Il ne se gêne d’ailleurs pas pour souligner aux électeurs et aux électrices que le parti est présentement à égalité avec les libéraux dans Laurier-Dorion. « Contrairement à ailleurs au Québec, ce type de vote nous avantage », souligne le candidat.

Il compte sur l’envie des électeurs de tourner la page sur les libéraux. «On rappelle aux gens que le député sortant c’est Gerry Sklavounos. Et le parti libéral ne semble pas vouloir changer d’approche à Laurier-Dorion. Le nouveau candidat est quelqu’un qui provient du cercle restreint de Gerry Sklavounos. Ils ont choisi la continuité alors que les électeurs veulent tourner la page», s’exclame le candidat avec conviction. Le candidat du parti libéral, George Tsantrizos, a été le bras droit de Gerry Sklavounos pendant 11 ans comme attaché politique.

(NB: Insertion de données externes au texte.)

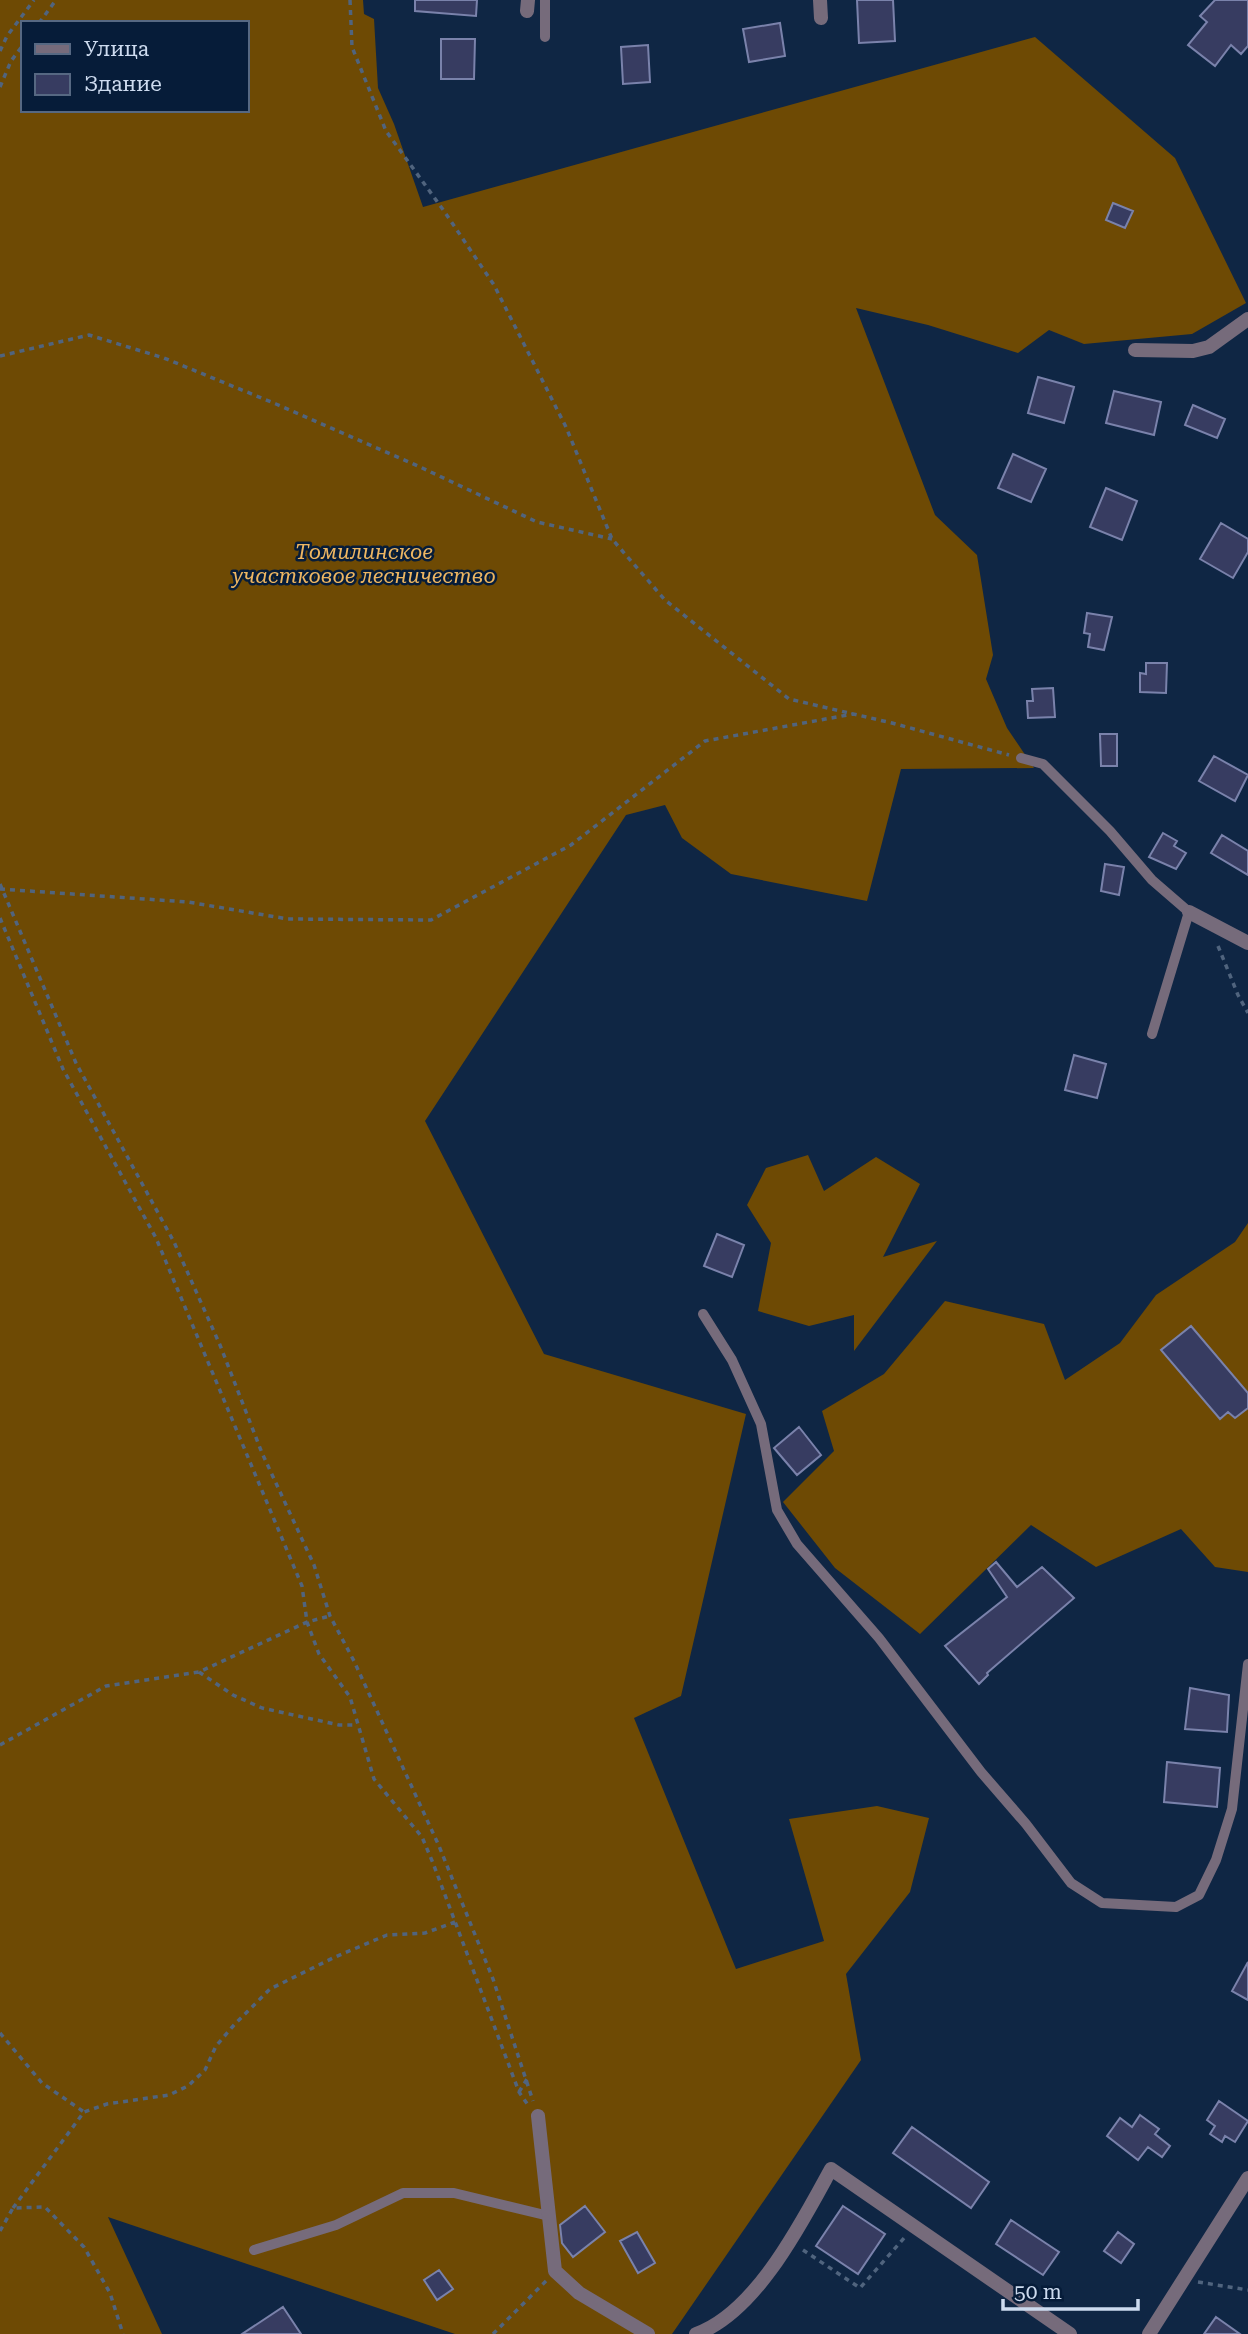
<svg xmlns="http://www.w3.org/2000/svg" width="1248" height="2334" font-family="'Roboto Serif',serif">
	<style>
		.forest { fill: #6e4a04; fill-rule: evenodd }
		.building { fill: #373c61; stroke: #7a82ab; stroke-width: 2 }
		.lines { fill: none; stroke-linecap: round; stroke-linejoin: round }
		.path { stroke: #50647e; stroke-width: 3.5; stroke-dasharray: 5 5; stroke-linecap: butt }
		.lane { stroke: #766b7b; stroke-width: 10 }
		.street { stroke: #766b7b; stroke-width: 14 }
		.labels { text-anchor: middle; stroke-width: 5; stroke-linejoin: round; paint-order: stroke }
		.park-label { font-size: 21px; font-style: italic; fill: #edb662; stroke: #061c39 }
	</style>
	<rect width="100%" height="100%" fill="#0f2644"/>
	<!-- forest -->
	<path class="forest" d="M0 0H363L364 14 374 19 378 88 394 124 423 207 1035 37 1175 158 1246 303 1192 334 1084 344 1049 330 1018 353 928 325 856 308 935 515 977 555 993 655 986 679 1007 728 1034 768 901 769 867 901 731 874 682 838 665 805 626 815 425 1121 544 1354 746 1414 681 1696 634 1718 736 1969 824 1941 789 1819 877 1806 929 1818 910 1892 846 1974 861 2060 672 2334H455L108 2217 162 2334H0ZM23 23H247V110H23Z
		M808 1155 824 1191 876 1157 920 1184 883 1257 937 1241 854 1351V1315L809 1326 758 1311 771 1243 747 1205 766 1168Z
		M1248 1223V1572L1215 1567 1181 1529 1096 1567 1031 1525 920 1634 835 1568 783 1502 834 1451 822 1411 884 1374 945 1301 1044 1324 1065 1380 1120 1343 1156 1295 1235 1242Z"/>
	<!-- building -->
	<path class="building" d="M415 0H477L476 16 415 11Z
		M857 0H893L895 41 859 43Z
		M1215 0H1248V46L1241 54 1231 45 1215 66 1188 45 1207 22 1200 16Z
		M780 23 785 56 749 62 743 29Z
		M441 39H475L474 79H441Z
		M648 45 650 82 623 84 621 47Z
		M1113 203 1133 211 1125 228 1106 220Z
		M1038 377 1074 387 1064 423 1028 413Z
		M1114 391 1161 402 1154 435 1106 423Z
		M1193 405 1225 419 1217 438 1185 425Z
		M1013 454 1046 469 1031 502 998 488Z
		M1106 488 1137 501 1122 540 1090 527Z
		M1221 523 1248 539V552L1233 578 1200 559Z
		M1087 613 1112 617 1104 650 1088 647 1090 634 1084 633Z
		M1146 663H1167L1166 693 1140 692V673L1146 674Z
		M1053 688 1055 717 1028 718 1027 701H1033L1032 689Z
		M1100 734H1117V766H1101Z
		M1214 756 1248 775 1235 801 1199 781Z
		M1163 833 1177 841 1174 846 1186 853 1176 869 1149 857Z
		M1222 835 1248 851V875L1211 853Z
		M1105 864 1124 867 1119 895 1101 891Z
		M1074 1055 1106 1064 1097 1098 1065 1090Z
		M717 1234 744 1245 732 1277 704 1266Z
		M1191 1326 1248 1393V1408L1235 1418 1228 1412 1220 1419 1161 1350Z
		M799 1427 821 1455 797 1475 774 1448Z
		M996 1562 1017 1587 1042 1567 1074 1598 987 1673 988 1675 979 1684 945 1646 1007 1597 988 1569Z
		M1190 1688 1229 1695 1227 1732 1185 1729Z
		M1167 1762 1220 1768 1217 1807 1164 1802Z
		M1248 1962V2000L1232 1991Z
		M1219 2101 1248 2121 1235 2142 1225 2136 1222 2142 1210 2134 1215 2126 1207 2120Z
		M1140 2115 1159 2129 1155 2134 1170 2146 1162 2157 1148 2147 1138 2160 1107 2136 1120 2118 1132 2127Z
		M912 2127 989 2182 971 2208 893 2153Z
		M585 2206 605 2232 573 2257 562 2243 560 2225Z
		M843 2206 885 2234 858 2274 816 2246Z
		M1011 2220 1059 2252 1043 2275 996 2244Z
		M637 2232 655 2263 638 2273 620 2241Z
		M1118 2232 1134 2244 1121 2263 1104 2251Z
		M439 2270 453 2289 437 2300 424 2280Z
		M283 2307 301 2334H242Z
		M1216 2317 1240 2334H1204Z"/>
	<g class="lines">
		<!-- path -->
		<path class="path" d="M350 0 352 47 386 131 444 211 494 285 566 427 612 539 665 600 789 699 892 723 1009 755
			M39 23 56 0
			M0 51 7 36 34 0
			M0 87 11 61 23 45
			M0 356 89 335 164 358 276 404 418 466 537 522 612 539
			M0 884 76 1063 174 1242 220 1345 262 1453 314 1565 330 1616 354 1661 439 1846 493 1979 533 2101
			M0 889 188 902 288 919 431 920 571 845 705 741 853 714
			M0 918 63 1069 156 1238 302 1586 307 1622 319 1654 350 1697 374 1779 422 1837 433 1863 519 2092 528 2105
			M1218 946 1238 995 1248 1013
			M199 1672 233 1695 262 1708 339 1725H357
			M0 1745 106 1686 199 1672 307 1622 330 1616
			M0 2033 42 2083 84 2112
			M519 2092 527 2079
			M13 2208 84 2112 107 2104 169 2095 188 2086 205 2070 216 2046 234 2025 270 1989 335 1957 387 1935 425 1933 455 1922
			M0 2231 13 2208 45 2207 84 2247 110 2293 123 2334
			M803 2250 860 2288 905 2237
			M1198 2282 1248 2290
			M493 2334 546 2281"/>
		<!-- lane -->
		<path class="lane" d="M545 0V37
			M1021 758 1043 764 1110 831 1152 880 1189 912 1152 1034
			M703 1314 732 1360 761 1424 777 1510 797 1544 879 1638 981 1772 1026 1824 1071 1883 1102 1903 1176 1907 1199 1895 1216 1860 1232 1809 1248 1664
			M254 2250 336 2225 403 2193H454L549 2216"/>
		<!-- street -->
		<path class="street" d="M820 0 821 18
			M527 11 528 0
			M1135 350 1193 351 1209 347 1248 319
			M1189 912 1248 943
			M538 2116 555 2271 579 2293 648 2334
			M696 2334C756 2313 802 2222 831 2169L1070 2334
			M1149 2334 1248 2178"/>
	</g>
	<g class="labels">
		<!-- park labels -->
		<g class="park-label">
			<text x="364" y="559">Томилинское<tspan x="364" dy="24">участковое лесничество</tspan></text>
		</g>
	</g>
	<!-- legend -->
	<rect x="21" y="21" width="228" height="91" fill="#061c39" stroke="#566882" stroke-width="2"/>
	<rect x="35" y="44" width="35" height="10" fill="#766b7b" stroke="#566882" stroke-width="2"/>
	<text x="84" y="56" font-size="21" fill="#cddbef">Улица</text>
	<rect x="35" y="74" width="35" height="21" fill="#373c61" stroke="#566882" stroke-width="2"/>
	<text x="84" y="91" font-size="21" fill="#cddbef">Здание</text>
	<!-- scale -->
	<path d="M1003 2299v10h135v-10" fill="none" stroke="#cddbef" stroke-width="3.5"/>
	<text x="1014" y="2299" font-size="21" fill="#cddbef" stroke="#061c39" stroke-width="5" paint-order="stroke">50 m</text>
</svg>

« En plus, ils mènent une campagne timide dans Villeray, ils semblent concentrer leur effort dans Parc-Extension seulement, alors que l’on s’assure d’être dans les deux quartiers », conclut Andres Fontecilla. Il estime aussi que la conjoncture est idéale pour donner un avantage à Québec Solidaire : « Il y a d’autres partis qui viennent piger dans l’électorat classique des libéraux. NPD Québec présente un candidat issu de la communauté grecque et les conservateurs ont un candidat de la communauté bangladaise. » Tout ça devrait gruger les votes du parti libéral, selon lui.

Andrés Fontecilla mise aussi sur le fait qu’il est un candidat connu des électeurs, qui en est à sa troisième tentative. C’est le cas aussi d’Alexandre Leduc, qui avait fini deuxième au dernier scrutin avec 30 % du vote dans Hochelaga-Maisonneuve. « Après s’être présenté autant de fois, les gens sont convaincus du sérieux de ma démarche, ils comprennent que ce n’est pas seulement un trip de hipster », blague-t-il. Il estime que les résident-es souhaitent un député qui comprend le quartier et qui le connaît bien. Il est d’ailleurs conscient qu’il sera comparé à la députée sortante du Parti québécois, Carole Poirier, connue depuis de nombreuses années dans la circonscription. Alexandre Leduc espère ainsi miser sur son expérience comme candidat, mais aussi comme résident d’Hochelaga-Maisonneuve.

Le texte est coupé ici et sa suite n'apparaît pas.